Chapter 11. Repository

Abstract

The repository is responsible for providing persistent storage of RDF graphs along with the other aspects included in the ACID(++) concept:

  • Transactional properties - atomicity, concurrency

  • Security - user authentication, access control

  • Maintainability - backup/restore, statistics, logging

  • Scalability

The primary repository implementation by SCAM utilizes the Enterprise JavaBean 2.0 (EJB) concept together with a relational database to provide a persistent and scalable storage facility. The database can be just about any SQL-enabled relational database (RDB). The business logic has been divided into several EJBs each responsible for a specific set of operations. The EJBs are Stateless Session Beans using Bean Managed Persistance (BMP). A package developed by HP Labs called Jena is used to assist in the RDF-RDB layer. Jena is also used throughout the entire SCAM architecture providing an API against RDF. Future refactoring of the repository may include replacing Jena with an Entity Bean solution.

Figure 11.1. Design

Design

The current version of the repository uses JBoss v3.2.x, but should be easily ported to other EJB containers. Some problems are involved in this concerning deployment descriptors etc. which are not included in the EJB standard.

Table of Contents

Metadata model
Security
Authentication
Access Control
API
Searching
RDQL
Freetext
Backup/restore data
Database

Metadata model

One of the main advantages of using RDF as your backend storage format is that you do not have to modify it when the data structure changes. This derives from the fact that all metadata schemas can be described using RDF. The Repository uses a Component-centric approach in its API, enabling a more intuitive way of interacting with RDF. A Component X in SCAM-sence is a subgraph defined as having an URI X as root-node ending with either a literal or another URI. This graph can consist of several blank nodes (bNodes) in between which are RDFs definition of nodes having no URI. Outspoken, this graph is the metadata about X.

Figure 11.2. A Component

A Component

SCAM natively incorporates an RDF-binding of IMS Content Packaging (IMSCP) as the organizational schema. Roughly an IMS Manifest consists of two different types of Components: Resources and Items. An Item is simply a Component being typed as an IMS Item. This little differance significantly changes the way the repository treats the Component. For instance if you remove an Item, all its sub-items will also be removed. It is analogous to when you remove a folder in a filesystem, all its sub-folders and files will be removed. In other words, you can compare how a filesystem treats files, softlinks and folders to how the repository treats Items and Resources. An Item corresponds to a softlink or a folder depending on its structure, and a Resource corresponds to a file. Having stated that, we can deduce that an Item is a collection of Components or a reference to a Resource. A Manifest is a collection of Components assigned in a certain context and can therefore be compared to a filesystem account.
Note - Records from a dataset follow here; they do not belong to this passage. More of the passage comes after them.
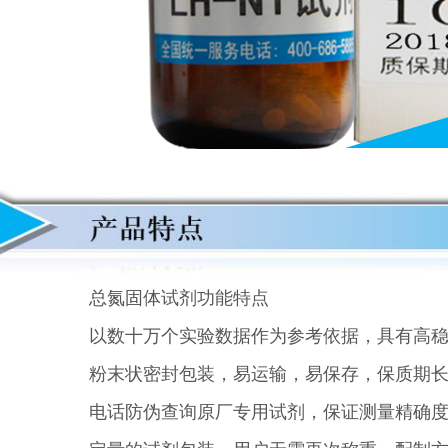
总氮固体试剂功能特点
以数十万个实验数据作为参考依据，具有高
粉末状密封包装，易运输，易保存，保质期
电话防伪查询原厂专用试剂，保证测量精确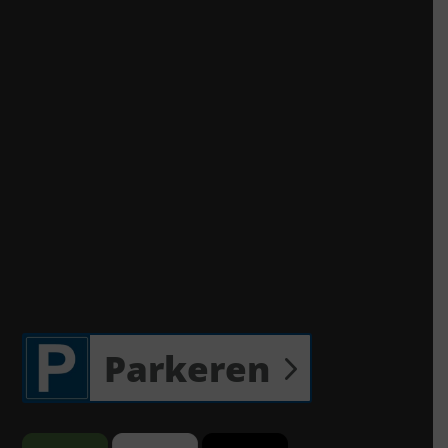
Parkeren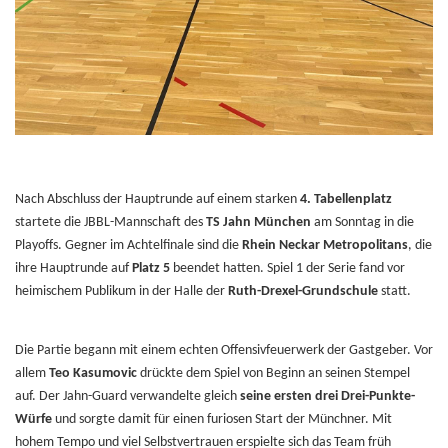
Nach Abschluss der Hauptrunde auf einem starken
4. Tabellenplatz
startete die JBBL-Mannschaft des
TS Jahn München
am Sonntag in die
Playoffs. Gegner im Achtelfinale sind die
Rhein Neckar Metropolitans
, die
ihre Hauptrunde auf
Platz 5
beendet hatten. Spiel 1 der Serie fand vor
heimischem Publikum in der Halle der
Ruth-Drexel-Grundschule
statt.
Die Partie begann mit einem echten Offensivfeuerwerk der Gastgeber. Vor
allem
Teo Kasumovic
drückte dem Spiel von Beginn an seinen Stempel
auf. Der Jahn-Guard verwandelte gleich
seine ersten drei Drei-Punkte-
Würfe
und sorgte damit für einen furiosen Start der Münchner. Mit
hohem Tempo und viel Selbstvertrauen erspielte sich das Team früh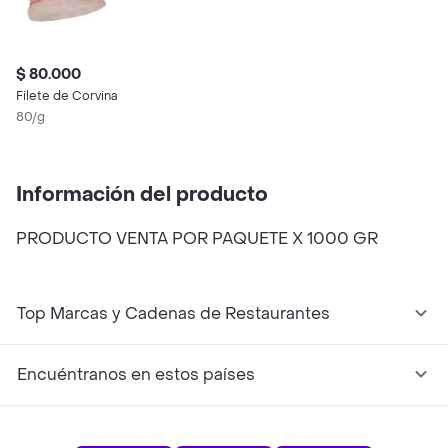
$ 80.000
Filete de Corvina
80/g
Información del producto
PRODUCTO VENTA POR PAQUETE X 1000 GR
Top Marcas y Cadenas de Restaurantes
Encuéntranos en estos países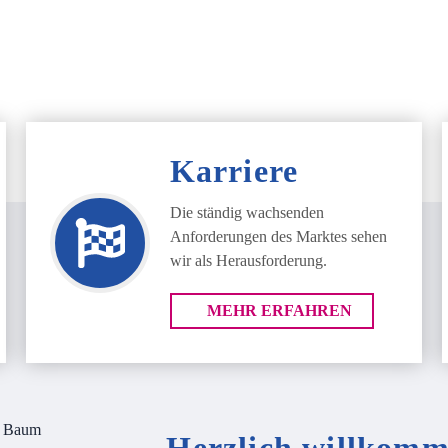
Karriere
Die ständig wachsenden
Anforderungen des Marktes sehen
wir als Herausforderung.
MEHR ERFAHREN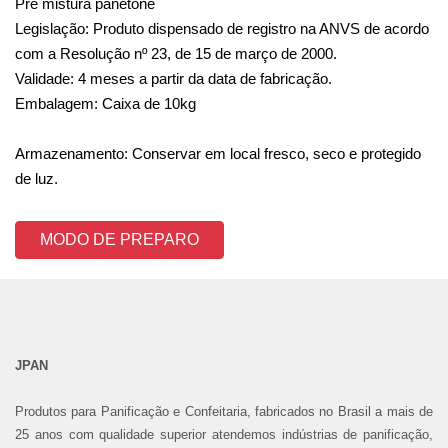
Pré mistura panetone
Legislação: Produto dispensado de registro na ANVS de acordo
com a Resolução nº 23, de 15 de março de 2000.
Validade: 4 meses a partir da data de fabricação.
Embalagem: Caixa de 10kg
Armazenamento: Conservar em local fresco, seco e protegido
de luz.
MODO DE PREPARO
JPAN
Produtos para Panificação e Confeitaria, fabricados no Brasil a mais de
25 anos com qualidade superior atendemos indústrias de panificação,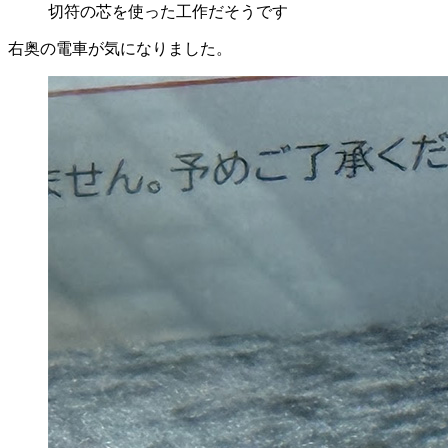
切符の芯を使った工作だそうです
右奥の電車が気になりました。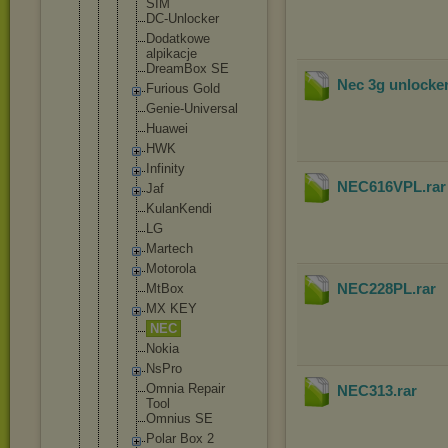
SIM
DC-Unloc
ker
Dodatkow
e
alpikacj
e
DreamBox SE
Nec 3g unlocke
Furious Gold
Genie-Un
iversal
Huawei
HWK
Infinity
NEC616VPL
.ra
Jaf
KulanKen
di
LG
Martech
Motorola
NEC228PL
.rar
MtBox
MX KEY
NEC
Nokia
NsPro
Omnia Repair
NEC313
.rar
Tool
Omnius SE
Polar Box 2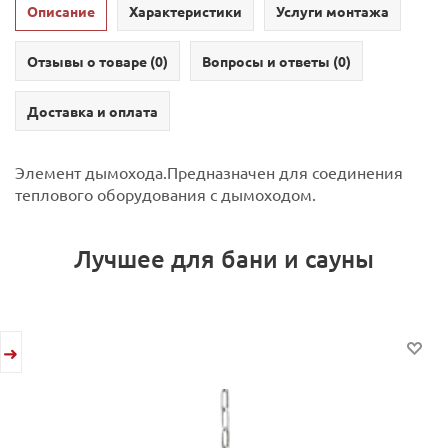
Описание
Характеристики
Услуги монтажа
Отзывы о товаре (
0
)
Вопросы и ответы (
0
)
Доставка и оплата
Элемент дымохода.Предназначен для соединения
теплового оборудования с дымоходом.
Лучшее для бани и сауны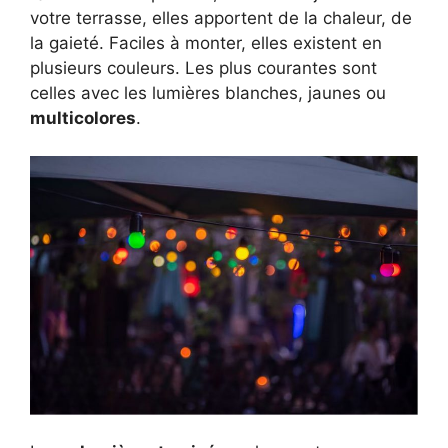
votre terrasse, elles apportent de la chaleur, de
la gaieté. Faciles à monter, elles existent en
plusieurs couleurs. Les plus courantes sont
celles avec les lumières blanches, jaunes ou
multicolores
.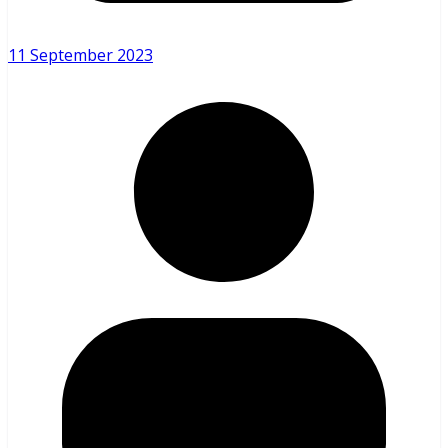
11 September 2023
Figure 11.3. IMS Content Packaging hierarchy

IMS Content Packaging hierarchy

You can think of the repository data as a huge graph consisting of arcs and nodes. A Manifest is a subset of this data which in turn is divided into smaller subgraphs called Components. Note that there is a big difference between the term Manifest as opposed to the term manifest-component. A Manifest is the collection of all triples assigned in a certain context, a manifest-component is the "root" of an IMSCP hierarchy assigned to contain information about the Manifest it resides in. Also note that the term URI (Uniform Resource Locator) or URN (Uniform Resource Name) is not enough to identify a Component in SCAM. Additionally you have to specify in which context (Manifest) you are refering to it.

Items provide the means to hierarcically organize Resources, but they also allow attaching context-dependant information to its referenced Resource. You can think of an Item as a specialized view of a Resource, extending and/or overriding the original metadata.

The IMS Content Packaging structure is preserved and validated by the repository which also defines methods to change it. There are however no limitation or validation of the actual metadata which constitutes a Component. This is the case because SCAM has been designed to handle all kinds of metadata-schemas. It is hard to define a general validation service because of a graph's inherant dynamic characteristics. This has not been considered to be a prioritized service, but may very well be included at a later stage.

SCAM utilizes a strict type convention, i.e. a single RDF.type-property is required for all Components.